Le jeune César fut, à Rome même, l'élève du grammairien M. Antonius Gnipho, qui écrivit, entre autres, deux livres Sur la langue latine. Gnipho lui apprit à user d'une langue pure, le latin du Latium, et à éviter tout provincialisme et les formations nouvelles calquées sur le grec. En 75, César trouva le loisir de se rendre à Rhodes, où il passa une année entière. C'est pendant ce séjour qu'il entendit l'enseignement de Molon. Il avait donc alors vingt-cinq ans, son goût était déjà formé. Il avait maintes fois pris la parole au forum, le plus souvent comme accusateur, et composé des oeuvres sur lesquelles nous sommes assez mal renseignés, qui montrent seulement l'attrait qu'il ressentait pour l'expression littéraire. Nous ignorons si son Éloge d'Hercule était un poème ou, peut-être, plus vraisemblablement, un discours du genre « encomiastique» . Faut-il le rapprocher du fait que, comme son héros, César devait parcourir les pays de l'Occident et atteindre le rivage de l'Océan ? Si cela n'était pas si hasardeux, on pourrait imaginer que la conquête des Gaules et l'incursion en Bretagne furent la réalisation d'un rêve de jeunesse. César, sans doute vers le même temps (mais cela n'est pas certain), écrivit une tragédie d'Œdipe, probablement en grec, comme l'était l'Éloge d'Hercule [Plutarque, Vie de César, 2; Suétone, Diuus Iulius, 56, 7], et aussi un recueil de « mots célèbres» , dont il aurait poursuivi la rédaction jusqu'aux dernières années de sa vie [Cicéron, Ad familiares, IX, 16, 4]. Auguste, plus tard, jugeant que ces petits ouvrages étaient indignes de César, interdit qu'on les conservât et les bannit des bibliothèques publiques.

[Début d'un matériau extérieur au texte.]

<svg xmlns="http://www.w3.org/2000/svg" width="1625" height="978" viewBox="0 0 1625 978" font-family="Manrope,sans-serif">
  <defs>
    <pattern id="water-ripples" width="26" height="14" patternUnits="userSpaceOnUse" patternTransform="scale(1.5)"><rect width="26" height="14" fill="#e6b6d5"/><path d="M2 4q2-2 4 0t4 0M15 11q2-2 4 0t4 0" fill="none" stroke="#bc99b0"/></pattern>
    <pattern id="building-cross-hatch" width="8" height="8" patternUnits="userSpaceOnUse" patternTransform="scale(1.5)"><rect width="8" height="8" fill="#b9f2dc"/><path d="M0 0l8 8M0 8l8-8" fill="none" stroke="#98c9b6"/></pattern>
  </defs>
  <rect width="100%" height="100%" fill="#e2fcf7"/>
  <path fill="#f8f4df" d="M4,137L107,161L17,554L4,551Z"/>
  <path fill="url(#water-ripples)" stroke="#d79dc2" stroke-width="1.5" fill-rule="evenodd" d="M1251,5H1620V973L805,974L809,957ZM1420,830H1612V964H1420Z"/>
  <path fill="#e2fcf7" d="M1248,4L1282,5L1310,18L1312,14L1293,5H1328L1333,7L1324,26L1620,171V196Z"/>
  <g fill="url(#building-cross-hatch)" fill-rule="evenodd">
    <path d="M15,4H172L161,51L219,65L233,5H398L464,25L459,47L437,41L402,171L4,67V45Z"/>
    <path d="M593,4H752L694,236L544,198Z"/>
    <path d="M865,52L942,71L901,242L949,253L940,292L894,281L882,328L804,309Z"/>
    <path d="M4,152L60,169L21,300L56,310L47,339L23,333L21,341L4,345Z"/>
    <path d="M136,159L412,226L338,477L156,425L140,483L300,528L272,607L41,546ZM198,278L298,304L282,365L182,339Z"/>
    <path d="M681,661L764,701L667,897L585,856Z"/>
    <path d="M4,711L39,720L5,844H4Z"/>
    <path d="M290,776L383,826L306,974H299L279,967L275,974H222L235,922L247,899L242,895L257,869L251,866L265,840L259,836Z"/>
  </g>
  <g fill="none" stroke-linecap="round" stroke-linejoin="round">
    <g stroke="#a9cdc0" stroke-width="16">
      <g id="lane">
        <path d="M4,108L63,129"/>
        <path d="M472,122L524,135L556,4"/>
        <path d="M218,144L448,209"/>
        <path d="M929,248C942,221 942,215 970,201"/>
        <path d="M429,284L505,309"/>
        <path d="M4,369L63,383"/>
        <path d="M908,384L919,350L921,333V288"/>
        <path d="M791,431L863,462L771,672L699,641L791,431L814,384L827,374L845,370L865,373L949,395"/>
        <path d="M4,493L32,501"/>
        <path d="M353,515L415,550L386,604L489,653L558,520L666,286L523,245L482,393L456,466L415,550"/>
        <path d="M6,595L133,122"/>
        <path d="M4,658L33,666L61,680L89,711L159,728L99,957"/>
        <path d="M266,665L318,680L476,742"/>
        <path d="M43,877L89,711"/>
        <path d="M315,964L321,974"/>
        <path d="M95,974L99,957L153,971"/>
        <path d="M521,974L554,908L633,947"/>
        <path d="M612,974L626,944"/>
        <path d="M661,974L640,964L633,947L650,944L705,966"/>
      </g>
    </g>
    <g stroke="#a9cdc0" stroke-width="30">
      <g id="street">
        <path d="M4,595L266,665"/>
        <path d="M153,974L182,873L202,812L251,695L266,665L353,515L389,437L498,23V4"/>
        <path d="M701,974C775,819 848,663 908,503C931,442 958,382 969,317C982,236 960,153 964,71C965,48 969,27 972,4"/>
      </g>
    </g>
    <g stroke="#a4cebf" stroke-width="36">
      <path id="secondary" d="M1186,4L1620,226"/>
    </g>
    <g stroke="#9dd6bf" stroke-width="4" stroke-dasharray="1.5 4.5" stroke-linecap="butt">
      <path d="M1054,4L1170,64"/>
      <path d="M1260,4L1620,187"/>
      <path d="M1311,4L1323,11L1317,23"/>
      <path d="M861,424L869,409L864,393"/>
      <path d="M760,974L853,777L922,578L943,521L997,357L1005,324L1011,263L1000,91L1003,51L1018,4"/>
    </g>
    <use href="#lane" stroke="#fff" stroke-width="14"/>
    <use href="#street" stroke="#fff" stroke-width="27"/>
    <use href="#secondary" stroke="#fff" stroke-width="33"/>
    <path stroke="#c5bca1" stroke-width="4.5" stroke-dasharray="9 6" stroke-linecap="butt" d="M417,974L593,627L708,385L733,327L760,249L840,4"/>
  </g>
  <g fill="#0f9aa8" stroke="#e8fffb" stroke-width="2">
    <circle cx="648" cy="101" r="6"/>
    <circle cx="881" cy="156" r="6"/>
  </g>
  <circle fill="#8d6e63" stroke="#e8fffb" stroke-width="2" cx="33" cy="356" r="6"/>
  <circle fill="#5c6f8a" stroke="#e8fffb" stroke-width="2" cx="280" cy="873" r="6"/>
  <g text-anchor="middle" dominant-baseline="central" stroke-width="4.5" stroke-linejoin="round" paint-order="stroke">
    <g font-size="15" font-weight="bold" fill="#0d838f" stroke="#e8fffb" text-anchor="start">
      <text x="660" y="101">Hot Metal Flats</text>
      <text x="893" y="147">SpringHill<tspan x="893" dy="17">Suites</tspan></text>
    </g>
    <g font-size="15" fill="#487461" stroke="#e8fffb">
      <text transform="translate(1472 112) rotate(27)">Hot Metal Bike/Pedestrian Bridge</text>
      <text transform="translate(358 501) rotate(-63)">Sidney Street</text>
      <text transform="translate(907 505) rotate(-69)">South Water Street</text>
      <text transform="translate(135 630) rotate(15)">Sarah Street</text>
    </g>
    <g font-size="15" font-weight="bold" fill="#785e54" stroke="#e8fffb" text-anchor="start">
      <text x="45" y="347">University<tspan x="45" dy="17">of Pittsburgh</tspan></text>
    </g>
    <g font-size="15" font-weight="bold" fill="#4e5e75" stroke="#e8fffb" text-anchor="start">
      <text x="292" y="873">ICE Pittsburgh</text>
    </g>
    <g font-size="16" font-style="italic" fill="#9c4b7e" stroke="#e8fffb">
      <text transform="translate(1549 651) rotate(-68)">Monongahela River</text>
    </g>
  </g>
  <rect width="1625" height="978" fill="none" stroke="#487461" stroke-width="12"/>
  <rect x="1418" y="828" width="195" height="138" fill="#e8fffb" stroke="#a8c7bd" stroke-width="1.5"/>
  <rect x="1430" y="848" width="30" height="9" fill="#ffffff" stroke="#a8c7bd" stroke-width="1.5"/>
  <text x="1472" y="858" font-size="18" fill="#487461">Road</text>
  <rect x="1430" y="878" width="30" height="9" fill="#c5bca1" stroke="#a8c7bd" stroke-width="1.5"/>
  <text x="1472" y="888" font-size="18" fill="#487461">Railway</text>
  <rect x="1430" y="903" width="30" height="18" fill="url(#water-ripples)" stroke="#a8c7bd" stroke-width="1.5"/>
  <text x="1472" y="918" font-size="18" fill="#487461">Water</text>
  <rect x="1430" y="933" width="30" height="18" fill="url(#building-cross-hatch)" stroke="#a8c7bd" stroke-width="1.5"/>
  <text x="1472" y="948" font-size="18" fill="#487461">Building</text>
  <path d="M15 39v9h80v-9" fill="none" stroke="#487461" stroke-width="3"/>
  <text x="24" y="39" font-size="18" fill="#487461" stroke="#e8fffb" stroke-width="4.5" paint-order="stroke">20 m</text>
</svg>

Comme Varron à la même époque, César s'intéressait aux problèmes concernant le langage, peut-être sous l'influence de son maître Gnipho, mais sans doute aussi parce qu'il n'a jamais cessé de considérer comme l'une des valeurs les plus sûres de l'esprit romain la création d'un langage capable d'exprimer, avec précision, clarté et élégance, les idées surgies tout au long de la tradition implantée sur le terroir latin. On devine chez lui le désir de ramener l'usage, en matière de langage, à des principes intelligibles, plus ou moins rationnels. C'est dans cet esprit qu'en 54, tandis qu'il traversait les Alpes pour se rendre en Gaule, il composa deux livres De analogia [Suétone, Diuus Iulius, 56, 5] dédiés à Cicéron, sur la question de savoir si les langues obéissent à des lois saisissables ou si elles sont abandonnées à la fantaisie de qui en use [Cicéron, Brutus, 253]. César prenait pour règle l'usage, non seulement pour la syntaxe mais en premier lieu pour le choix des mots (eloquentia), refusant les termes inusités ou archaïques [Aulu-Gelle, Nuits Attiques, I, 10, 4; XIX, 8, 3].

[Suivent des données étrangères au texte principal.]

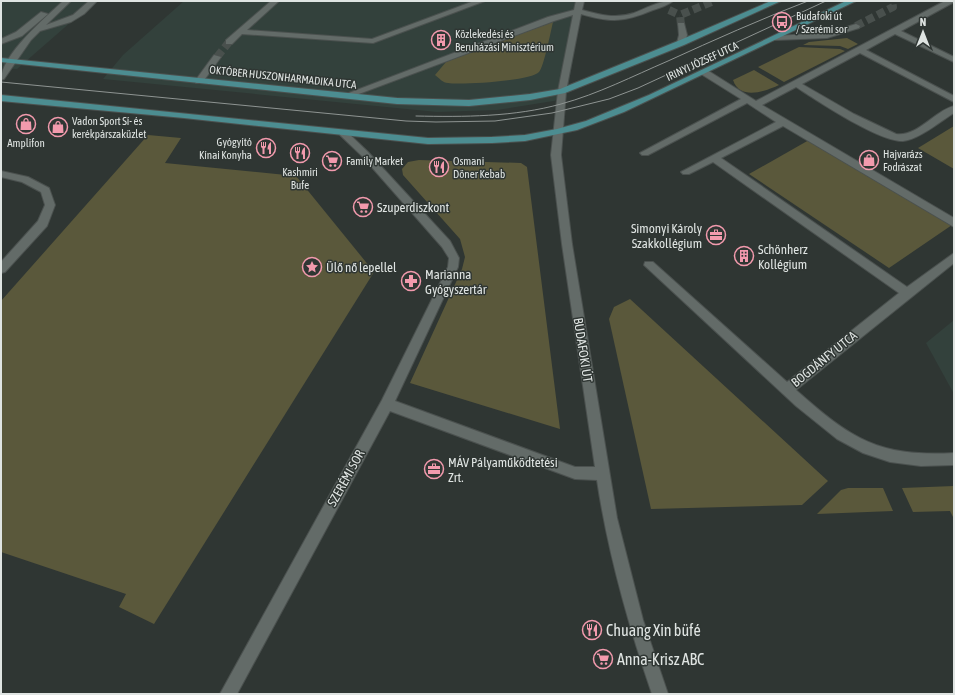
<svg xmlns="http://www.w3.org/2000/svg" width="955" height="695" font-family="'Asap Condensed',sans-serif">
	<rect width="100%" height="100%" fill="#2f3633"/>
	<!-- built -->
	<g fill="#33413c">
		<polygon points="1,1 95,1 17,69 1,68"/>
		<polygon points="184,1 583,1 566,99 497,110 437,112 103,79 123,55"/>
		<polygon points="954,320 954,394 926,343"/>
	</g>
	<!-- green -->
	<g fill="#5a583b">
		<path d="M550 21 553 22C551 30 544 67 539 72 531 81 461 85 448 83 443 83 439 78 435 75L446 62Z"/>
		<polygon points="847,38 858,44 848,49 840,46 803,45 809,42"/>
		<polygon points="799,47 840,49 845,51 784,82 758,67"/>
		<path d="M754 70 779 85C766 91 740 101 733 80Z"/>
		<polygon points="954,126 954,169 918,148"/>
		<polygon points="148,135 181,138 165,163 296,176 374,272 154,624 119,607 126,594 1,552 1,301"/>
		<polygon points="809,140 952,225 889,268 749,174"/>
		<polygon points="419,160 521,163 527,167 560,429 410,383 462,269 465,257 460,239 403,175 402,169 408,162"/>
		<polygon points="630,299 828,481 802,505 651,509 609,319 614,307"/>
		<polygon points="954,486 954,519 950,511 913,512 902,488"/>
		<polygon points="848,488 883,488 893,511 817,514 841,490"/>
	</g>
	<g fill="none" stroke-linecap="round" stroke-linejoin="round">
		<!-- minor-tunnel -->
		<g stroke="#49504d" stroke-width="8" stroke-dasharray="8 4" stroke-linecap="butt">
			<polyline points="669,10 680,15"/>
			<polyline points="681,25 680,15 714,1"/>
			<polyline points="856,26 893,7 892,1"/>
			<polyline points="217,57 229,42"/>
		</g>
		<defs>
			<g id="minor">
				<path d="M63 1H71L46 25 73 15 89 1H97L84 14 71 22 40 31 31 40 4 79 1 80C1 55 45 18 63 1Z"/>
				<polygon points="271,1 279,1 247,30 372,39 474,1 485,1 373,43 242,34 232,44 226,44 226,40"/>
				<path d="M576 1H584L582 10C600 15 616 19 634 13 647 8 658 1 673 1 668 5 660 8 653 10 624 22 612 23 581 14L566 91 561 155 572 244 617 518 643 620 668 694H652C628 624 608 553 597 480L575 479 390 411 237 694H220L382 400 448 267 449 258 442 247 362 156 340 135V131H346L368 152 450 241 459 258 458 267 395 401 575 467H595L562 244 551 155 558 91 573 15 554 21 348 98H342L341 96 548 17 574 10Z"/>
				<path d="M945 1 954 2 901 31 954 57V62L895 34 866 50 954 96V102L860 53 802 84 854 114 896 134C918 137 934 111 954 106V113C941 121 918 140 903 141 879 142 818 101 796 87L762 105 954 218V227L783 126 721 158 907 287 954 253V263L796 390C851 439 878 457 954 453V465L921 466 890 462 863 453 837 439 796 406 644 265 645 262H653L787 382 899 293 713 162 689 174H683L681 172 776 122 747 103 648 155H642L640 153 741 99 701 74V70H707L756 101Z"/>
				<polygon points="41,12 48,14 22,36 1,44 1,39 16,32"/>
				<polygon points="678,23 684,23 687,35 685,43 681,45 677,43 679,35"/>
				<polygon points="856,24 860,26 859,28 827,38 775,40 771,38 775,36 827,33"/>
				<polygon points="214,55 221,57 202,83 196,83 195,81"/>
				<polygon points="1,171 28,177 49,188 55,205 47,226 5,272 1,273 1,262 38,221 45,205 41,192 22,182 1,177"/>
			</g>
			<g id="major">
				<polygon points="771,1 781,1 684,45 565,93 530,100 469,106 397,104 1,62 1,58 397,98 469,100 530,94 560,89 678,41"/>
				<polygon points="846,1 856,1 624,112 577,130 525,141 492,143 428,144 184,118 1,101 1,95 428,138 492,137 525,135 557,129 586,121 649,95"/>
			</g>
		</defs>
		<!-- minor casing -->
		<use href="#minor" stroke="#4b514f" stroke-width="2"/>
		<!-- major casing -->
		<use href="#major" stroke="#4b514f" stroke-width="2"/>
		<!-- minor -->
		<use href="#minor" fill="#636b68" fill-rule="evenodd"/>
		<!-- major -->
		<use href="#major" fill="#4c8d91" fill-rule="evenodd"/>
		<!-- tram -->
		<g stroke="#8e9492" stroke-width="1">
			<polyline points="1,82 406,121 436,122 495,121 552,113 609,99 638,88 826,1"/>
			<path d="M416 116C464 117 514 117 561 104 598 94 633 76 668 61 714 40 761 19 808 1"/>
		</g>
	</g>
	<!-- icons -->
	<defs>
		<symbol id="bus-ring" viewBox="-11 -11 22 22"><circle r="9.5" fill="#2f3633" stroke="#f29aad" stroke-width="1.5"/><path d="M-5-6H5V4H4V6H2V4H-2V6H-4V4H-5ZM-3.5-4V0h7V-4ZM-3.5 1.2v1.5H-2V1.2ZM2 1.2v1.5H3.5V1.2Z" fill="#f29aad"/></symbol>
		<symbol id="building-ring" viewBox="-11 -11 22 22"><circle r="9.5" fill="#2f3633" stroke="#f29aad" stroke-width="1.5"/><path d="M-4-6H4V6H1V3H-1V6H-4ZM-2.5-4.3h1.7v1.8h-1.7ZM.8-4.3h1.7v1.8H.8ZM-2.5-1h1.7V.8h-1.7ZM.8-1h1.7V.8H.8Z" fill="#f29aad"/></symbol>
		<symbol id="shop-ring" viewBox="-11 -11 22 22"><circle r="9.5" fill="#2f3633" stroke="#f29aad" stroke-width="1.5"/><path d="M-5-2.5h2.3a2.7 3.5 0 0 1 5.4 0H5L5.5 6h-11ZM-1.5-2.5h3a1.5 2.3 0 0 0-3 0Z" fill="#f29aad"/></symbol>
		<symbol id="restaurant-ring" viewBox="-11 -11 22 22"><circle r="9.5" fill="#2f3633" stroke="#f29aad" stroke-width="1.5"/><path d="M-5-6h1v4h1v-4h1v4h1v-4h1v5L-1.5 .5V6h-2V.5L-5-1ZM5-6V6H3V1.5H1.5Q1.5-4 5-6Z" fill="#f29aad"/></symbol>
		<symbol id="supermarket-ring" viewBox="-11 -11 22 22"><circle r="9.5" fill="#2f3633" stroke="#f29aad" stroke-width="1.5"/><path d="M-6-5.5h2.5l.6 2H6L4.5 2H-2.5L-4.4-4H-6ZM-1.5 3.2a1.3 1.3 0 1 0 .1 0ZM3 3.2a1.3 1.3 0 1 0 .1 0Z" fill="#f29aad"/></symbol>
		<symbol id="office-ring" viewBox="-11 -11 22 22"><circle r="9.5" fill="#2f3633" stroke="#f29aad" stroke-width="1.5"/><path d="M-6-3h4V-5.5h4V-3h4V5H-6ZM-1-4.5V-3h2v-1.5ZM-6 0V1H6V0Z" fill="#f29aad"/></symbol>
		<symbol id="sight-ring" viewBox="-11 -11 22 22"><circle r="9.5" fill="#2f3633" stroke="#f29aad" stroke-width="1.5"/><path d="M0-6L1.8-2.2L6-1.7L2.9 1.2L3.7 5.4L0 3.3L-3.7 5.4L-2.9 1.2L-6-1.7L-1.8-2.2Z" fill="#f29aad"/></symbol>
		<symbol id="pharmacy-ring" viewBox="-11 -11 22 22"><circle r="9.5" fill="#2f3633" stroke="#f29aad" stroke-width="1.5"/><path d="M-2-6h4v4h4v4h-4v4h-4v-4h-4v-4h4Z" fill="#f29aad"/></symbol>
	</defs>
	<g fill-rule="evenodd">
		<use href="#bus-ring" x="771" y="11" width="22" height="22"/>
		<use href="#building-ring" x="430" y="29" width="22" height="22"/>
		<use href="#shop-ring" x="15" y="113" width="22" height="22"/>
		<use href="#shop-ring" x="47" y="116" width="22" height="22"/>
		<use href="#restaurant-ring" x="255" y="137" width="22" height="22"/>
		<use href="#restaurant-ring" x="289" y="142" width="22" height="22"/>
		<use href="#shop-ring" x="858" y="149" width="22" height="22"/>
		<use href="#supermarket-ring" x="321" y="150" width="22" height="22"/>
		<use href="#restaurant-ring" x="428" y="156" width="22" height="22"/>
		<use href="#supermarket-ring" x="352" y="196" width="22" height="22"/>
		<use href="#office-ring" x="705" y="224" width="22" height="22"/>
		<use href="#building-ring" x="733" y="245" width="22" height="22"/>
		<use href="#sight-ring" x="301" y="256" width="22" height="22"/>
		<use href="#pharmacy-ring" x="400" y="270" width="22" height="22"/>
		<use href="#office-ring" x="423" y="458" width="22" height="22"/>
		<use href="#restaurant-ring" x="581" y="619" width="22" height="22"/>
		<use href="#supermarket-ring" x="592" y="648" width="22" height="22"/>
	</g>
	<g text-anchor="middle" dominant-baseline="central" stroke-width="3" stroke-linejoin="round" paint-order="stroke">
		<!-- far-poi labels -->
		<g font-size="11" fill="#dfe4e2" stroke="#2f3633" text-anchor="start">
			<text x="796" y="16">Budafoki út<tspan x="796" dy="13">/ Szerémi sor</tspan></text>
			<text x="455" y="34">Közlekedési és<tspan x="455" dy="13">Beruházási Minisztérium</tspan></text>
			<text x="72" y="121">Vadon Sport Sí- és<tspan x="72" dy="13">kerékpárszaküzlet</tspan></text>
			<text x="252" y="142" text-anchor="end">Gyógyító<tspan x="252" dy="13">Kínai Konyha</tspan></text>
			<text x="26" y="143" text-anchor="middle">Amplifon</text>
			<text x="883" y="154">Hajvarázs<tspan x="883" dy="13">Fodrászat</tspan></text>
			<text x="346" y="161">Family Market</text>
			<text x="453" y="161">Osmani<tspan x="453" dy="13">Döner Kebab</tspan></text>
			<text x="300" y="172" text-anchor="middle">Kashmiri<tspan x="300" dy="13">Bufe</tspan></text>
		</g>
		<!-- far-street labels -->
		<g font-size="11" fill="#dfe4e2" stroke="#2f3633">
			<text transform="translate(702 61) rotate(-25)">IRINYI JÓZSEF UTCA</text>
			<text transform="translate(283 77) rotate(6)">OKTÓBER HUSZONHARMADIKA UTCA</text>
		</g>
		<!-- poi labels -->
		<g font-size="13" fill="#dfe4e2" stroke="#2f3633" text-anchor="start">
			<text x="377" y="207">Szuperdiszkont</text>
			<text x="702" y="228" text-anchor="end">Simonyi Károly<tspan x="702" dy="15">Szakkollégium</tspan></text>
			<text x="758" y="249">Schönherz<tspan x="758" dy="15">Kollégium</tspan></text>
			<text x="326" y="267">Ülő nő lepellel</text>
			<text x="425" y="274">Marianna<tspan x="425" dy="15">Gyógyszertár</tspan></text>
			<text x="448" y="462">MÁV Pályaműködtetési<tspan x="448" dy="15">Zrt.</tspan></text>
		</g>
		<!-- street labels -->
		<g font-size="13" fill="#dfe4e2" stroke="#2f3633">
			<text transform="translate(583 350) rotate(81)">BUDAFOKI ÚT</text>
			<text transform="translate(824 359) rotate(-39)">BOGDÁNFY UTCA</text>
			<text transform="translate(346 478) rotate(-61)">SZERÉMI SOR</text>
		</g>
		<!-- near-poi labels -->
		<g font-size="16" fill="#dfe4e2" stroke="#2f3633" text-anchor="start">
			<text x="606" y="630">Chuang Xin büfé</text>
			<text x="617" y="659">Anna-Krisz ABC</text>
		</g>
	</g>
	<!-- border -->
	<rect width="955" height="695" fill="none" stroke="#dfe4e2" stroke-width="4"/>
	<!-- north arrow -->
	<g transform="translate(923 32)" stroke="#2f3633" stroke-width="3" paint-order="stroke">
	<path d="M0-3L7 15L0 10L-7 15Z" fill="#dfe4e2"/>
	<text y="-6" font-size="11" font-weight="bold" text-anchor="middle" fill="#dfe4e2">N</text>
	</g>
</svg>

Cependant, même au moment où l'on aurait pu penser que son esprit était totalement occupé par les affaires les plus graves, il composa un poème sur son voyage en Espagne (Iter) en 45 et deux livres en prose, l'Anti-Caton, dictés sur le champ de bataille de Munda, la même année, afin de conjurer le mythe de Caton d'Utique, qui commençait à surgir, notamment grâce à Cicéron.
Consul en 59, il se fait attribuer la Gaule cisalpine et la Gaule transalpine (Narbonnaise). Intervenant, en cette qualité, pour empêcher les Helvètes de traverser en masse cette dernière, il s'engagea profondément dans les affaires du monde celtique et, de 58 à 52, s'assura la maîtrise des Gaules. Lorsque, dès 51, il comprit que le sénat ne prolongerait pas son commandement, il se prépara à résister par les armes. En janvier 49 il franchit le Rubicon (frontière entre l'Italie et la Cisalpine). Ce fut le début de la guerre civile, entre lui et l'armée sénatoriale, aux ordres de Pompée. Vainqueur à Pharsale, en Thessalie, en juin 48, il dut ensuite pacifier l'Orient puis combattre en Afrique, où s'étaient regroupés les Pompéiens. Il les défit à Thapsus. Une nouvelle campagne, en Espagne, lui assura, en mars 45, à Munda, la victoire sur le fils aîné de Pompée. Un an plus tard, le 15 mars 44, il était assassiné à Rome.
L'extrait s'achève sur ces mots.